Tuesday, December 30, 2008

Microsoft's strategy for search and cloud

This piece was triggered by a couple of The Motley Fool articles regarding Microsoft's plans on Cloud Computing, SaaS and search. This is one of my favourite websites but I was disappointed with the lack of depth in these articles and the superficial content.
http://www.fool.com/investing/value/2008/12/30/an-open-letter-to-steve-ballmer.aspx
http://www.fool.com/investing/value/2008/12/29/microsoft-just-doesnt-get-it.aspx

I think the Motley Fool should sharpen their research on the longer term strategy with Microsoft Azure. Microsoft is going to win in the cloud computing race as being one of the leading cloud computing platforms. I don't think anyone will have the dominance that Windows has in the PC market. Microsoft is going to make it possible for the existing developer community to develop, deploy and maintain cloud applications with little or no retraining.
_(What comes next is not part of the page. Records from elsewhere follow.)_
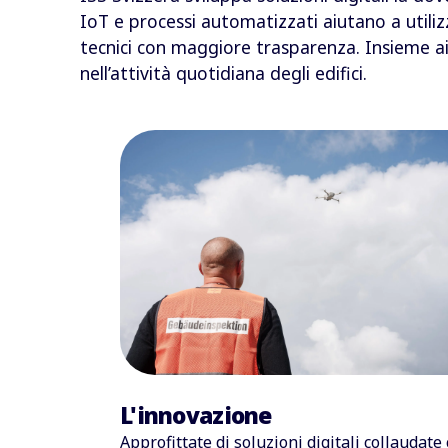
IoT e processi automatizzati aiutano a utilizz
tecnici con maggiore trasparenza. Insieme a
nell’attività quotidiana degli edifici.
L'innovazione
Approfittate di soluzioni digitali collaudate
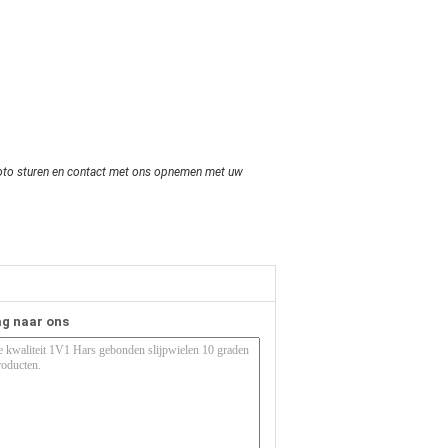
l foto sturen en contact met ons opnemen met uw
ag naar ons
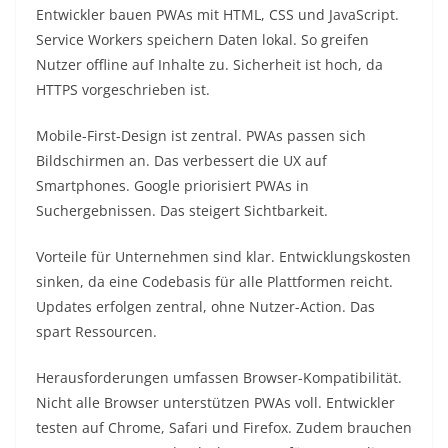
Entwickler bauen PWAs mit HTML, CSS und JavaScript.
Service Workers speichern Daten lokal. So greifen
Nutzer offline auf Inhalte zu. Sicherheit ist hoch, da
HTTPS vorgeschrieben ist.​
Mobile-First-Design ist zentral. PWAs passen sich
Bildschirmen an. Das verbessert die UX auf
Smartphones. Google priorisiert PWAs in
Suchergebnissen. Das steigert Sichtbarkeit.​
Vorteile für Unternehmen sind klar. Entwicklungskosten
sinken, da eine Codebasis für alle Plattformen reicht.
Updates erfolgen zentral, ohne Nutzer-Action. Das
spart Ressourcen.​
Herausforderungen umfassen Browser-Kompatibilität.
Nicht alle Browser unterstützen PWAs voll. Entwickler
testen auf Chrome, Safari und Firefox. Zudem brauchen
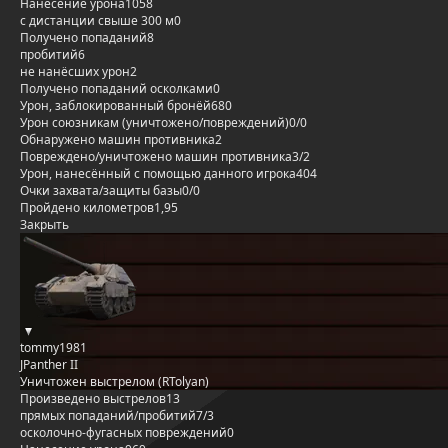
Нанесение урона
1058
с дистанции свыше 300 м
0
Получено попаданий
8
пробитий
6
не нанёсших урон
2
Получено попаданий осколками
0
Урон, заблокированный бронёй
680
Урон союзникам (уничтожено/повреждений)
0/0
Обнаружено машин противника
2
Повреждено/уничтожено машин противника
3/2
Урон, нанесённый с помощью данного игрока
404
Очки захвата/защиты базы
0/0
Пройдено километров
1,95
Закрыть
tommy1981
JPanther II
Уничтожен выстрелом (RTolyan)
Произведено выстрелов
13
прямых попаданий/пробитий
7/3
осколочно-фугасных повреждений
0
Standards would emerge forcing the cloud computing players to provide portability across platforms. Today all the providers have emerging platforms with Amazon being the leader in the services offered. But providing utility services is not the only goal that these platform players are looking at. There is the utility/infrastructure services and then there is the Service Delivery Platform services. These two capabilities combined is a tremendous value to application developers and customers of the platforms.

On search, I don't think search quality is the issue with Microsoft search anymore. The lead Google has in the search space is due to the eco-system and network effect its search has. Indexing more web pages better and providing minor improvements to the search results is not going to be a game changer. Microsoft will have to build the network effect and that is the toughest challenge to overcome in the viral web marketing environment

1 comment:

evolver said...

Sorry, don't buy it.

In order to win, you have to have something out there. I can do real development with Amazon right now. Ditto Google App Engine.

The Azure CTP is essentially a local database and web server. An interesting toy, perhaps, but not enough to get a serious development shop interested.

In order to win, you have to have a product. And you have to have it ready and running in 2009. Without that, Microsoft has no hope in this space.